On Writing Well
On Writing Well by William Zinsser is one of the best books on writing I’ve ever read. It’s the kind of practical, no-bullshit approach to writing I love reading.
Zinsser died in May of this year. I didn’t know anything about his life or work until I found this book. Zinsser was a writer, a journalist, and a teacher. He was dedicated to the craft, and I’m going to get right into talking about what I got out of his book.
If a subject interests you, go after it, even if it’s in the next county or the next state or the next country. It’s not going to come looking for you. Decide what you want to do. Then decide to do it. Then do it.
I have a lot of creative friends. A common complaint I hear is a feeling of shame or guilt for doing the kind of work they find most interesting. As if they felt compelled to make something else because what they want to create is wrong.
Most of my friends have shed these feelings, or learned to ignore them. It’s something that happens as you get older and give less of a shit about what you should be doing.
I feel fortunate I never felt this way. Then again, I didn’t get around to doing the work I’ve always wanted to do until well into my 30s.
Don’t become the prisoner of a preconceived plan. Writing is no respecter of blueprints.
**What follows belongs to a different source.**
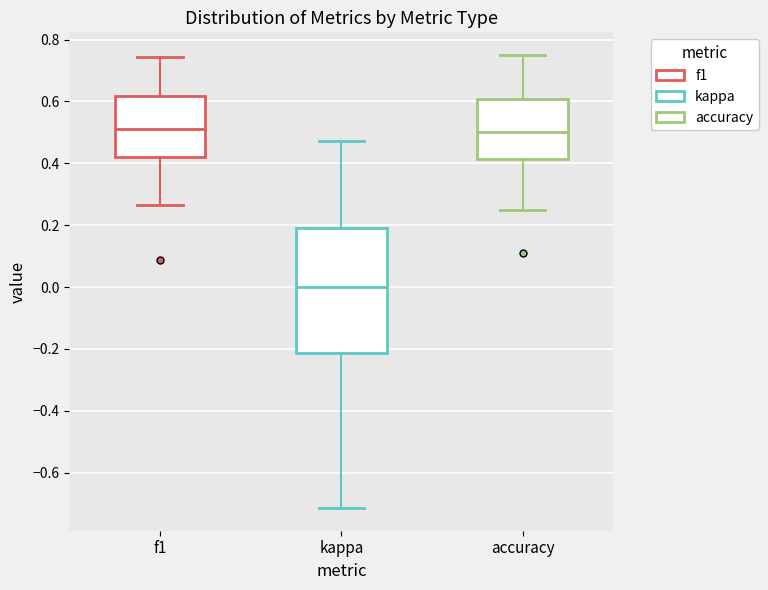

Where is the upper edge of the box for accuracy on the y-axis? The values are not printed on the chart, so give them approximately, as read against the axis.

0.60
It’s about not fighting the current. If your work takes you into unexpected areas, go gladly. I’m an architect, but that doesn’t mean I don’t garden. I almost always end up gardening. A character will say something I didn’t expect, adding a different shade of meaning to the story, or take it in an new direction. One that never existed in my most careful outline.
One man’s romantic sunrise is another man’s hangover.
Words like “charm” and “romantic” are meaningless. If you hope to capture something you hold close to your heart, stay away from filler words. Be precise when you write. Be exact, say what you mean to say, and leave no room for doubt.
There are many good reasons for writing that have nothing to do with being published. Writing is a powerful search mechanism, and one of its satisfactions is to come to terms with your life narrative. Another is to work through some of life’s hardest knocks--loss, grief, illness, addiction, disappointment, failure--and to find understanding and solace.
Oh man, absolutely. I had a shitty couple of years before I realized I had to stop fucking around and start writing. I’m not going to get super personal here, but one of my main driving forces was my mom’s death in February of 2014. She’s the reason I became a reader, and she’s the reason I always wanted to be a writer.
I like to think she’d like what I’m writing. She always did.
On Writing Well is wonderful advice for any writer. It’s about doing the work you want to do, not fighting the current when it sweeps you up, even as it threatens to drown you, and always, always, always, doing your absolute fucking best.